The orebody has a general elliptical shape, defining an overall mineralised envelope with dimensions of 1100x700 m, enclosing three east-west trending lensoid developments of higher grade ore, comprising a northern 200x60 m, central 1200x25 to 170 m and southern 700x140 m zone. Mineralisation has been traced to a depth of 500 m below the surface.
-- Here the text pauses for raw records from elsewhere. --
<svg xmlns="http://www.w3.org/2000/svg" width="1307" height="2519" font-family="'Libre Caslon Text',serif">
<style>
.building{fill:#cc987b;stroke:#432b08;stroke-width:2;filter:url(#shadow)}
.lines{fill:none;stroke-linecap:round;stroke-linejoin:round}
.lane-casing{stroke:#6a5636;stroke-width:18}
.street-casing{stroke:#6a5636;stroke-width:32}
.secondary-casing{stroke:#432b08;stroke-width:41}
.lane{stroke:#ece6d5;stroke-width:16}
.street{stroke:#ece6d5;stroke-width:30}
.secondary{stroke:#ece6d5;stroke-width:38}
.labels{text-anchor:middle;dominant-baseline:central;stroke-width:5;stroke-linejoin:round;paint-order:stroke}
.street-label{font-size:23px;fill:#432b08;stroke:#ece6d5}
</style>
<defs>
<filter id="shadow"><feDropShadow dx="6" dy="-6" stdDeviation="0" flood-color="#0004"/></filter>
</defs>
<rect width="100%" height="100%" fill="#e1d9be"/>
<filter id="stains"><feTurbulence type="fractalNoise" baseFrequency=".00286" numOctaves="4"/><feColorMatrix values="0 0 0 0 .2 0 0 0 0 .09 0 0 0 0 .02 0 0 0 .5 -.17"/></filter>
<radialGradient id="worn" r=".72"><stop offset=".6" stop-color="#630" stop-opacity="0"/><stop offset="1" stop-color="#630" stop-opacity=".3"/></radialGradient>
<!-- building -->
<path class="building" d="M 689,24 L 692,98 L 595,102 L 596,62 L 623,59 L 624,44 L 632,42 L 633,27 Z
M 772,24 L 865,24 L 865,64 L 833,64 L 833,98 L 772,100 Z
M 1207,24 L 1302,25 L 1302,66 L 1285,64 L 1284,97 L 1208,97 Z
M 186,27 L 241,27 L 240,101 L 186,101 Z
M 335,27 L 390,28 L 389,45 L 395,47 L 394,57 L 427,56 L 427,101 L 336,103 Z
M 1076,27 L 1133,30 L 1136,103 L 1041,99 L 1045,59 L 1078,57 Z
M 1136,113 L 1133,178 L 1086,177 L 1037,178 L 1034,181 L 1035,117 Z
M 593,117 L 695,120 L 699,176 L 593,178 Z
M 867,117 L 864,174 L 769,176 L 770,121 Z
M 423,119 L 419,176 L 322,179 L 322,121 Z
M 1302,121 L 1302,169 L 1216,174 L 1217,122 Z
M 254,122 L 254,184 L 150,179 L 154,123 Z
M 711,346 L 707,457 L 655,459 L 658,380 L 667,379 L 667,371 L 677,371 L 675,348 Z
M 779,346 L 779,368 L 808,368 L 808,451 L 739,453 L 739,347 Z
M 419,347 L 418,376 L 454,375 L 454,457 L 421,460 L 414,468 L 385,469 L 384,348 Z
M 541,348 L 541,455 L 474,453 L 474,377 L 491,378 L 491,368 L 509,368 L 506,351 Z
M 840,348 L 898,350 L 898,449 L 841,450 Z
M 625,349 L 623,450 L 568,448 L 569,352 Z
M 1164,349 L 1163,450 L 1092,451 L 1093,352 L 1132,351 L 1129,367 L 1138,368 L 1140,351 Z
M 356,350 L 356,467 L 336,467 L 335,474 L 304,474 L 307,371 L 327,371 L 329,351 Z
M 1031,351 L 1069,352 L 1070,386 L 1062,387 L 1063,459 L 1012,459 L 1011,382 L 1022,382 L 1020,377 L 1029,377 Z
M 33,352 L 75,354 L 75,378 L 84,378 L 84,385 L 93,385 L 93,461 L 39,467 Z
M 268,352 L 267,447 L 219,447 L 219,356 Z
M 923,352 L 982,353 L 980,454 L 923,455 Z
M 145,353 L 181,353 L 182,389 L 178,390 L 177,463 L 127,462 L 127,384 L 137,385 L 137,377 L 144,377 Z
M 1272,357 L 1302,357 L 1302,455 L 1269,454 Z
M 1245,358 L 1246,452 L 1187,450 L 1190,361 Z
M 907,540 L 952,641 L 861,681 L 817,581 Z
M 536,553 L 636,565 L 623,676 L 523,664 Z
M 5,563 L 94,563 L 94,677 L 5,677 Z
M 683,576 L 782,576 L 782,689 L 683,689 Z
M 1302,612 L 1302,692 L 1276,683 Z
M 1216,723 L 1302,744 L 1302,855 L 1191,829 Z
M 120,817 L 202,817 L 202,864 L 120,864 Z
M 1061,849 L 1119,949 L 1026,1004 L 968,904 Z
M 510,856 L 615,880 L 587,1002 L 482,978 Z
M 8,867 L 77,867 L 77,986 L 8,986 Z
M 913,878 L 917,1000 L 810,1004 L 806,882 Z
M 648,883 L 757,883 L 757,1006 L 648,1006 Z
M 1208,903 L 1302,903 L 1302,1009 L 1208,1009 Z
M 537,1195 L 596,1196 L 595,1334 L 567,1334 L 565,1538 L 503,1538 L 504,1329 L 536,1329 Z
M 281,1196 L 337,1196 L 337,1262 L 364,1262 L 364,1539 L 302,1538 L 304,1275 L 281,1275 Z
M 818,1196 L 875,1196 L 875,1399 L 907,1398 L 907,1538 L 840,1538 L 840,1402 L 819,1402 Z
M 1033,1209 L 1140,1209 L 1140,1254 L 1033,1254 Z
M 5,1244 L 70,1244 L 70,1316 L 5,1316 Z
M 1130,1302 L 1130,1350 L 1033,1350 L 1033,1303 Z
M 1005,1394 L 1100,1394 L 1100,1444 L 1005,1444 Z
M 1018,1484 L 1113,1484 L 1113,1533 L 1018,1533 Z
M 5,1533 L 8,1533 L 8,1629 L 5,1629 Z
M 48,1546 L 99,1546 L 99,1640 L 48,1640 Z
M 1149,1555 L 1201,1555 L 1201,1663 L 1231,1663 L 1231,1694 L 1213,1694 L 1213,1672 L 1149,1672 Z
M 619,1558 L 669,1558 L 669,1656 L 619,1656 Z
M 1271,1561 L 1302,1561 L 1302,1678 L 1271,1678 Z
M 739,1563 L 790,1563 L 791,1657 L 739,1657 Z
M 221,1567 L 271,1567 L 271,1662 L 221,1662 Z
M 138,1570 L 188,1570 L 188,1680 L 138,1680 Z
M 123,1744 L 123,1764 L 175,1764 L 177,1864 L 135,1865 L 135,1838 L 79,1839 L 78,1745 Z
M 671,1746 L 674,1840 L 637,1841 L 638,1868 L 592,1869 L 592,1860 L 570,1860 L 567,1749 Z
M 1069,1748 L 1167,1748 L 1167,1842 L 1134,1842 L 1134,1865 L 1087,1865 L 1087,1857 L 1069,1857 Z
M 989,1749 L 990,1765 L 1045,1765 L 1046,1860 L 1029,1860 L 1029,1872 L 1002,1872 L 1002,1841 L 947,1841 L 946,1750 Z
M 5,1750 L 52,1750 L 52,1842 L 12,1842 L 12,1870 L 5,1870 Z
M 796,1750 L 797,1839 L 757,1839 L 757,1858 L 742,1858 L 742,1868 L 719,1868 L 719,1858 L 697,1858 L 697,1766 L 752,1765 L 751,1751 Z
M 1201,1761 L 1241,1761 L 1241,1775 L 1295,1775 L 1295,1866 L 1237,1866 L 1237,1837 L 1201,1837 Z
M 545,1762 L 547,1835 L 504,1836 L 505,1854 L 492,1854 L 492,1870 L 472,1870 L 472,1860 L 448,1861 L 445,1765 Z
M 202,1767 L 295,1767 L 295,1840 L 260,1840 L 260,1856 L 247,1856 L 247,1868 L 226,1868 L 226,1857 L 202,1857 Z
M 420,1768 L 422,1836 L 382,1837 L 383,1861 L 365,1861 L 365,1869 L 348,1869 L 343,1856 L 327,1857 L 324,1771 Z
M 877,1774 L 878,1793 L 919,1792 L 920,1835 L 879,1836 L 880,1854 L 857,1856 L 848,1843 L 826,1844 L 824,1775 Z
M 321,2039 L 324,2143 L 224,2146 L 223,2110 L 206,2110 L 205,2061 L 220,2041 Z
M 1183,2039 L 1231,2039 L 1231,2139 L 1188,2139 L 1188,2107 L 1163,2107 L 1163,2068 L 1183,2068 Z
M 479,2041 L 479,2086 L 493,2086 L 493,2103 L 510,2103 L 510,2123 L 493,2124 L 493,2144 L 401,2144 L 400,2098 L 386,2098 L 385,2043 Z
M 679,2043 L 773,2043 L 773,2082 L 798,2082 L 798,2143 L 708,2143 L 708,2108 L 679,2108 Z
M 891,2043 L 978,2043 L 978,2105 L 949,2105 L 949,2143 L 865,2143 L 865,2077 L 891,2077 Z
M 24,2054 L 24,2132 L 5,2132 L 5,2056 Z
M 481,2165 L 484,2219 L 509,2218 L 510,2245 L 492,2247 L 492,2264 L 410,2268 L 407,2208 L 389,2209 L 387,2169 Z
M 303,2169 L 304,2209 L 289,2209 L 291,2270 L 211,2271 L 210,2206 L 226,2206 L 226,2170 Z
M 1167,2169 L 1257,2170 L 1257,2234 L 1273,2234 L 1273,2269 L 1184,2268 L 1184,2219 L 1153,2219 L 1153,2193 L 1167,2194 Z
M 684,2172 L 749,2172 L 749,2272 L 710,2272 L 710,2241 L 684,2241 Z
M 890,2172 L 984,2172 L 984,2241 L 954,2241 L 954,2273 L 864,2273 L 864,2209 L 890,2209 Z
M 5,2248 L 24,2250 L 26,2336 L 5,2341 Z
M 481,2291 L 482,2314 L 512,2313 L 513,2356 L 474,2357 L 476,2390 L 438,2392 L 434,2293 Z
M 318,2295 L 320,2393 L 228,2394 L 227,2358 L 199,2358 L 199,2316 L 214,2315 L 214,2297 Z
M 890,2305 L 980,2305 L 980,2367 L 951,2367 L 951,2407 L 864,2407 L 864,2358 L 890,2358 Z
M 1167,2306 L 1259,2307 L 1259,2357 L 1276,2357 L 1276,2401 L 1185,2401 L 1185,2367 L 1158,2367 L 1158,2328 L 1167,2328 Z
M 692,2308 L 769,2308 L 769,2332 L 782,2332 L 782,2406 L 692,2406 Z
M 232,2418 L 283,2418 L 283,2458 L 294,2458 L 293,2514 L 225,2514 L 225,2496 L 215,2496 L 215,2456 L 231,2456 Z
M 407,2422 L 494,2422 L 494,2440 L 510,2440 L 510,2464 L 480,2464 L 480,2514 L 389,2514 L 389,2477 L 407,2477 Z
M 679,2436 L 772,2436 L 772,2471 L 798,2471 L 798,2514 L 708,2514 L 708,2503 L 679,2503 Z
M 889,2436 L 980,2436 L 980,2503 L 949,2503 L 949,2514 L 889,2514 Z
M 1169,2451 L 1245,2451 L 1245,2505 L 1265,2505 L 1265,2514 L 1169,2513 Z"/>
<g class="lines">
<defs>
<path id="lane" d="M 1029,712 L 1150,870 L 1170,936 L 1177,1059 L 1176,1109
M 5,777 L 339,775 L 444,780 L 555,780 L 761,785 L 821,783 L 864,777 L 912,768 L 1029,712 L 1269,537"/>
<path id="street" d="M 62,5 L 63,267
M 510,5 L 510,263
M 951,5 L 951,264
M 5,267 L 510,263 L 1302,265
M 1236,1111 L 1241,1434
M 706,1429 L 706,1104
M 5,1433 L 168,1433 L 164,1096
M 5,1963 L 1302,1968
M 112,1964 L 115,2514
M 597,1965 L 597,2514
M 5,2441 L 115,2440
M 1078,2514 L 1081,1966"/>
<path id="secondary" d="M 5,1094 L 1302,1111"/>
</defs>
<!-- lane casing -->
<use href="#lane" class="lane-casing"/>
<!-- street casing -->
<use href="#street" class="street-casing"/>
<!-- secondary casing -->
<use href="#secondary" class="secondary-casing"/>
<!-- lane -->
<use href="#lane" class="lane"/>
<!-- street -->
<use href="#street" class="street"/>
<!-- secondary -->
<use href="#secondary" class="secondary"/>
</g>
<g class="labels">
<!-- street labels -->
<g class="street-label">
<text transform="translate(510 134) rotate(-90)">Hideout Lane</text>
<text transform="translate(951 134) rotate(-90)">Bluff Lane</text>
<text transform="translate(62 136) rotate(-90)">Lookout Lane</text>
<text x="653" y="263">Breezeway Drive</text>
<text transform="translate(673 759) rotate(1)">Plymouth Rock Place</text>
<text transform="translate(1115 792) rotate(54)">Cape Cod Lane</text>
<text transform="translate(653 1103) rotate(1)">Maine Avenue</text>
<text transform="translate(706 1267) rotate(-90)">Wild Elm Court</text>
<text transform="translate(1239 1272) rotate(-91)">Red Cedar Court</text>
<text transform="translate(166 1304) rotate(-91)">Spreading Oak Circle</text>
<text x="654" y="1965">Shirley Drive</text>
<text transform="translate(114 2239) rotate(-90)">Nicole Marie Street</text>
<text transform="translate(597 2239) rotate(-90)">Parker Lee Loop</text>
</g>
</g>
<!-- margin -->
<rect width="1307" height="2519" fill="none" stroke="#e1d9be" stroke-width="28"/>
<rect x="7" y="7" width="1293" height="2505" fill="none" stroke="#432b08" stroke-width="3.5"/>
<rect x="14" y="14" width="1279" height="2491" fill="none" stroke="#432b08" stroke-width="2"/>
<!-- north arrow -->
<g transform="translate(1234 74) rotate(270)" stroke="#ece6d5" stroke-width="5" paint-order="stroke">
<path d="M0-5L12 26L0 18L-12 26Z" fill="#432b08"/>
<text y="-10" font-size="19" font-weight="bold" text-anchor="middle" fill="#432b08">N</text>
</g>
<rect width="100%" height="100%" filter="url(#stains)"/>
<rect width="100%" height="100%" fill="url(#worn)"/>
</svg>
An early resource estimate quoted by Mutschler et al., (2000) comprised 540 Mt at 0.27% Cu, 0.5 g/t Au, 0.008% Mo, based on data sourced from the Metal Mining Agency of Japan (Kamitani and Naito, 1998; Hedenquist and Daneshfar, 2003). However, following a program of close spaced drilling by Gold Fields of South Africa, a SAMREC compliant, open pit optimisation resource of 423 Mt at 0.17% Cu, 0.46 g/t Au, 0.01% Mo was calculated in 2010.
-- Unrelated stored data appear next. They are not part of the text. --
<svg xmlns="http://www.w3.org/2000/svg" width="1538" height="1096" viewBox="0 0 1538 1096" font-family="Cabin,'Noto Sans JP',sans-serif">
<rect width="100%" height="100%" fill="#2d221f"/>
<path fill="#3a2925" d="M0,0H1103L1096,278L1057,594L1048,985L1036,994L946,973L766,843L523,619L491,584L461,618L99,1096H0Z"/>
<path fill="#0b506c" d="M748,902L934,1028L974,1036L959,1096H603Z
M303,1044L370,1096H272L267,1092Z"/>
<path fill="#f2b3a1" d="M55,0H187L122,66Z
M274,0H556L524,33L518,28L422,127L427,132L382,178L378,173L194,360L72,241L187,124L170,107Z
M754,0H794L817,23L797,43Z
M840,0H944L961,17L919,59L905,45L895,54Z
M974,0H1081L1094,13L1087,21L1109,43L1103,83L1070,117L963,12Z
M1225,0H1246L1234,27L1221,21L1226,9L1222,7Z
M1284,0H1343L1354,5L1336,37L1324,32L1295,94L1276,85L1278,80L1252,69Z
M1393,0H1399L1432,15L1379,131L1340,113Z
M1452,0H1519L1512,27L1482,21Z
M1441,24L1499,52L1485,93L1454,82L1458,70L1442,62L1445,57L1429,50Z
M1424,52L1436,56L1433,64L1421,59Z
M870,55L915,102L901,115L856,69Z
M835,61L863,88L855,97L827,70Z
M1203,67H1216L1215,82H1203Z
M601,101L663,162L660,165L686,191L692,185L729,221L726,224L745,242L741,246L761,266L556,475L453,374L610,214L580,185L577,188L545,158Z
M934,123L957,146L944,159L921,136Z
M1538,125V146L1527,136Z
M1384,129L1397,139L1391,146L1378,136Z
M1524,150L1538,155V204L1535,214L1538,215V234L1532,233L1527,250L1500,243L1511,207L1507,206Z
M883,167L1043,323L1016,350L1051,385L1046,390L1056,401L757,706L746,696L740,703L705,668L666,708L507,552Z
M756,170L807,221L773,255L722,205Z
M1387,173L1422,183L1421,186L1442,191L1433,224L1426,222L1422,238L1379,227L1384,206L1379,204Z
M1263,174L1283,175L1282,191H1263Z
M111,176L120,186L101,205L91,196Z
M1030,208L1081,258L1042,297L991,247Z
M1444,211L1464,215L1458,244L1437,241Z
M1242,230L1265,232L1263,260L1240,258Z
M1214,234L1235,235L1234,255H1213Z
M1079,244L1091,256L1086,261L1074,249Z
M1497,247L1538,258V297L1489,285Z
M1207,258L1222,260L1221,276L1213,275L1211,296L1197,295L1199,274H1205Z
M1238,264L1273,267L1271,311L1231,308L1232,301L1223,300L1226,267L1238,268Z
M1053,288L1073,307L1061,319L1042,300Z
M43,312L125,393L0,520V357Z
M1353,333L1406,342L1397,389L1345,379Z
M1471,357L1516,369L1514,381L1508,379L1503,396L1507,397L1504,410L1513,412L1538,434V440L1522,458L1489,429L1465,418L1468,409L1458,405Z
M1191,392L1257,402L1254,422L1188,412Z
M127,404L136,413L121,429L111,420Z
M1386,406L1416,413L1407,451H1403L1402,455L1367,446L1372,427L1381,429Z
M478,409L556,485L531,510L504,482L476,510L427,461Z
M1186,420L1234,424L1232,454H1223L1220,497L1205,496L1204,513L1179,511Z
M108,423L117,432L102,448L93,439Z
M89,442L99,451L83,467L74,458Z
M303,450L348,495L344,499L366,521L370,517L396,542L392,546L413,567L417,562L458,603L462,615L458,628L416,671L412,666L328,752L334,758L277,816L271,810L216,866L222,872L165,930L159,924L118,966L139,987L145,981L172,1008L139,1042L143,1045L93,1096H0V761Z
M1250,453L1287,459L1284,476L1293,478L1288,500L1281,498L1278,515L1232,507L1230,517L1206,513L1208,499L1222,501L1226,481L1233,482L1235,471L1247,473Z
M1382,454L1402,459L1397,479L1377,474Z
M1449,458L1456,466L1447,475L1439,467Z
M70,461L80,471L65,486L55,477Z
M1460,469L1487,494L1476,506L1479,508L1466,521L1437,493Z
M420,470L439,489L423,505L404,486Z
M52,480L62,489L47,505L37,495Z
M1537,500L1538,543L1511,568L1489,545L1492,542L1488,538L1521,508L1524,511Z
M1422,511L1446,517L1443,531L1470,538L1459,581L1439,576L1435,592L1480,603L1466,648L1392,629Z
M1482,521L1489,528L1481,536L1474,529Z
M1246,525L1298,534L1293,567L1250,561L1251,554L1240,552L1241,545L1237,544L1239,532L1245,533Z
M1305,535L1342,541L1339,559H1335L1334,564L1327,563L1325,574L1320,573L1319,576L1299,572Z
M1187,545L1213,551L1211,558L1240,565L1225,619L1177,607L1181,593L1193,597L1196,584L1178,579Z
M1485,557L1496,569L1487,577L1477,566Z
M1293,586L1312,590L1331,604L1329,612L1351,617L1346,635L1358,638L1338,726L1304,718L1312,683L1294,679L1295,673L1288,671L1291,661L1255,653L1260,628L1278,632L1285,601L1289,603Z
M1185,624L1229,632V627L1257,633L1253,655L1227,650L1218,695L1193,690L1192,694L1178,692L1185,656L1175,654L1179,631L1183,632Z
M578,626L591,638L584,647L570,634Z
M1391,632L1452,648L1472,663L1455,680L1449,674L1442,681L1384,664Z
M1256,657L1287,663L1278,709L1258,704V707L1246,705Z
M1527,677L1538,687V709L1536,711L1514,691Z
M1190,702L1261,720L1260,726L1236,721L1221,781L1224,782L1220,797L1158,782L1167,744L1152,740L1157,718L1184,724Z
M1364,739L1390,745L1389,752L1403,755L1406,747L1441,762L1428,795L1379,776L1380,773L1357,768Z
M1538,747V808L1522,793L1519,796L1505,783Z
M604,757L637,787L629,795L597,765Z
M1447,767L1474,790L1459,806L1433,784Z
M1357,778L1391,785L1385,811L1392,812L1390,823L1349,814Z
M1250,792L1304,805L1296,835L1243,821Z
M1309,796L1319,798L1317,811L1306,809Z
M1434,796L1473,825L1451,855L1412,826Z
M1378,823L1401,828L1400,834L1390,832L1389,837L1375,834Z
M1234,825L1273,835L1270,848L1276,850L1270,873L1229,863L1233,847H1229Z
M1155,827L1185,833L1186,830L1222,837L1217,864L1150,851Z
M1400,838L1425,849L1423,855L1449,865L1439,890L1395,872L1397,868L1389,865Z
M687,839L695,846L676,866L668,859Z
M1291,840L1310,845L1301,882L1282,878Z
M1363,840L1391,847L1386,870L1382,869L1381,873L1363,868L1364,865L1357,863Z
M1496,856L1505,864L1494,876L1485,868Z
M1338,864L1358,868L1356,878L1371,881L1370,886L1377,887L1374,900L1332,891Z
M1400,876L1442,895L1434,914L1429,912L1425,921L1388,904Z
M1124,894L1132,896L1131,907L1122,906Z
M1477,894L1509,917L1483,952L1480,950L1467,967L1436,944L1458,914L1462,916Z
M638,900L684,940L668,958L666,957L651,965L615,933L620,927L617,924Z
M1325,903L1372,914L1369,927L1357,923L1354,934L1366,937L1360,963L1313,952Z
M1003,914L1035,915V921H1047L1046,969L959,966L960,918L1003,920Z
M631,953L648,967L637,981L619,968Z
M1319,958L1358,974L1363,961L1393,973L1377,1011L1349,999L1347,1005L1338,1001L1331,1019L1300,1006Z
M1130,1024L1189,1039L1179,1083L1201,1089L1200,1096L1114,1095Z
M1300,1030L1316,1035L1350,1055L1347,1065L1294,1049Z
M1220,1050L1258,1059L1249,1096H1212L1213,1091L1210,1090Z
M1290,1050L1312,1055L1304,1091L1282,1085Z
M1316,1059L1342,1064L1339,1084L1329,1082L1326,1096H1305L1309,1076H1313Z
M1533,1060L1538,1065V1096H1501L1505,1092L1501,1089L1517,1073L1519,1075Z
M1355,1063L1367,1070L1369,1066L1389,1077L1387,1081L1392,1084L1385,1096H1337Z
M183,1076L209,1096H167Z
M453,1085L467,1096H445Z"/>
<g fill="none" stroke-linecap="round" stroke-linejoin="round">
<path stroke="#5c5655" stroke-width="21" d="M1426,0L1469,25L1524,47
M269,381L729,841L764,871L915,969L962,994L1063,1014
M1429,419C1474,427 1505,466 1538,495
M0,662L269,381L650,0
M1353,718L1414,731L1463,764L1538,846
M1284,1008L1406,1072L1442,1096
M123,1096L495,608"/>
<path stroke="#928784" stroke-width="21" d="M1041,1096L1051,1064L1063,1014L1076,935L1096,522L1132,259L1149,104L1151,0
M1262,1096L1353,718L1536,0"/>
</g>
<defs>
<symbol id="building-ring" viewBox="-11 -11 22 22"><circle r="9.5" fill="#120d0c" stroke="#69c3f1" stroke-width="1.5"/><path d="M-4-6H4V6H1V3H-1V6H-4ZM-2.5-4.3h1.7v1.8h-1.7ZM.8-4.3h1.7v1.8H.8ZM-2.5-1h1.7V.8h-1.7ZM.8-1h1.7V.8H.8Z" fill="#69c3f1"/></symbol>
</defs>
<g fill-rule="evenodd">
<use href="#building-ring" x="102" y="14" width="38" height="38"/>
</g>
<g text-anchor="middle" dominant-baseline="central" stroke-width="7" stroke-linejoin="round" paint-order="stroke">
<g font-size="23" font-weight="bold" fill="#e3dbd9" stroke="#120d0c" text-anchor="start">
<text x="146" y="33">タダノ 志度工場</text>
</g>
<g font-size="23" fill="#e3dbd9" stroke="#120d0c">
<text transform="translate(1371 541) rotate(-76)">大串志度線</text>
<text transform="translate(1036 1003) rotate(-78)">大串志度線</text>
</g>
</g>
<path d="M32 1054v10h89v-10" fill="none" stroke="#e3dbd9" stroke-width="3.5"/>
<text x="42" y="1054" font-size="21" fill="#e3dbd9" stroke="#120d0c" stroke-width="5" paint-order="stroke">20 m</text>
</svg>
At Andash, 15 km to the east of Taldy Bulak, similar mineralisation is present as a flat dipping, 400 x 200 m stockwork within a granodiorite to diorite porphyry host, associated with pipe- to lens-like explosive breccia zones which have been silicified to form 'quartzose metasomatites'. The principal alteration types recorded include quartz-feldspar, quartz-tourmaline, propylitic, phyllic and argillic. Copper mineralisation is generally related to zones of quartz-sericite-chlorite alteration, while gold is associated with quartz-tourmaline veining and argillic altered zones. The principal metallic minerals include pyrite, chalcopyrite, magnetite and hematite with minor sphalerite, tetrahedrite, galena and pyrrhotite. Gold is closely associated with pyrite, and occurs at grades of around 2.6 g/t Au with 0.4% Cu (Seltmann, et al., 2004). Kentor Gold Limited announced JORC compliant ore reserves and mineral resources in 2010, as follows at Andash, with potential for expansion:
Indicated + inferred resources - 19.2 Mt @ 0.40% Cu, 1.10 g/t Au;
Proven + probable reserves - 16.0 Mt @ 0.40% Cu, 1.05 g/t Au.